Selected proposals shall contribute to the objectives of, and follow the guidelines and policies of the International Rare Diseases Research Consortium, IRDiRC (www.irdirc.org).
The Commission considers that proposals requesting a contribution from the EU of between EUR 4 and 6 million would allow this specific challenge to be addressed appropriately. Nonetheless, this does not preclude submission and selection of proposals requesting other amounts.
Rare diseases are diseases which affect not more than 5 per 10 000 persons in the European Union, as defined in the context of the EU legislation. A considerable amount of knowledge has been generated by biomedical research in recent years, yet most of the 6 000 to 8 000 rare diseases are lacking therapies despite many of these diseases being life-threatening or chronically debilitating.
Specific problems posed in therapy development for rare diseases include the small and dispersed patient populations and the nature of the therapies proposed, which are often highly specialised and novel. Amongst other challenges, this leads to the requirement for seeking early advice of regulatory authorities during development. In addition, despite the special incentives for the development of orphan medicinal products, and the often high prices of some of the developed therapies, the limited market for such therapies lead to a low commercial return, and/or limited access.
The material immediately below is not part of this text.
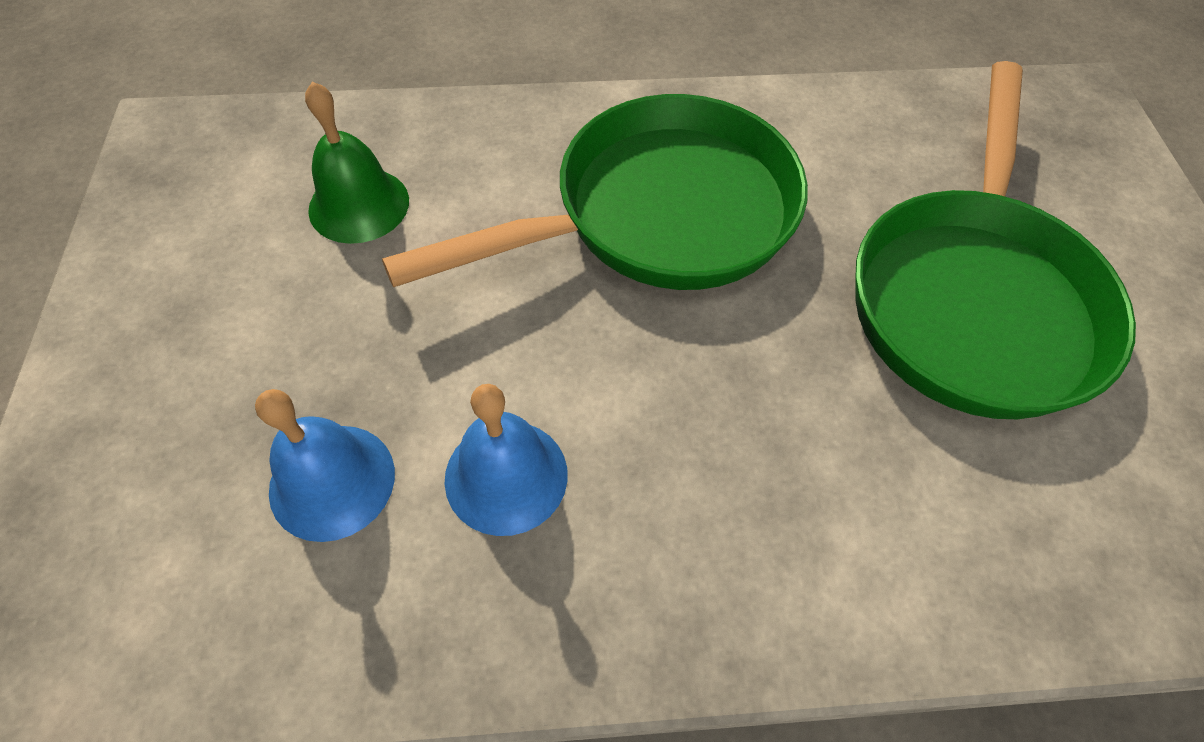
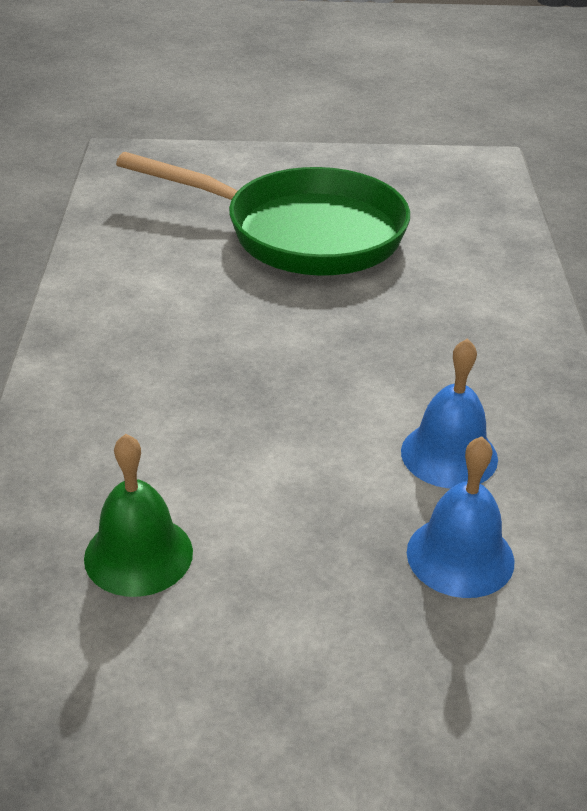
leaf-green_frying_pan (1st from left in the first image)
• In line with the objectives of the Union pharmaceutical legislation on orphan medicinal products, proposals shall contribute to advance the development of new therapeutic options with concrete benefits for patients living with rare diseases.
• Rapid progress in orphan drug development due to well-prepared clinical trials and a multinational multicentre clinical trial with an appropriate number of patients.
• Develop a preliminary assessment of the potential economic and public health aspects of the new therapeutic option.
• Contribute to growth of SMEs involved in drug development.
• In line with the Union’s strategy for international cooperation in research and innovation, proposals shall contribute towards IRDiRC objectives.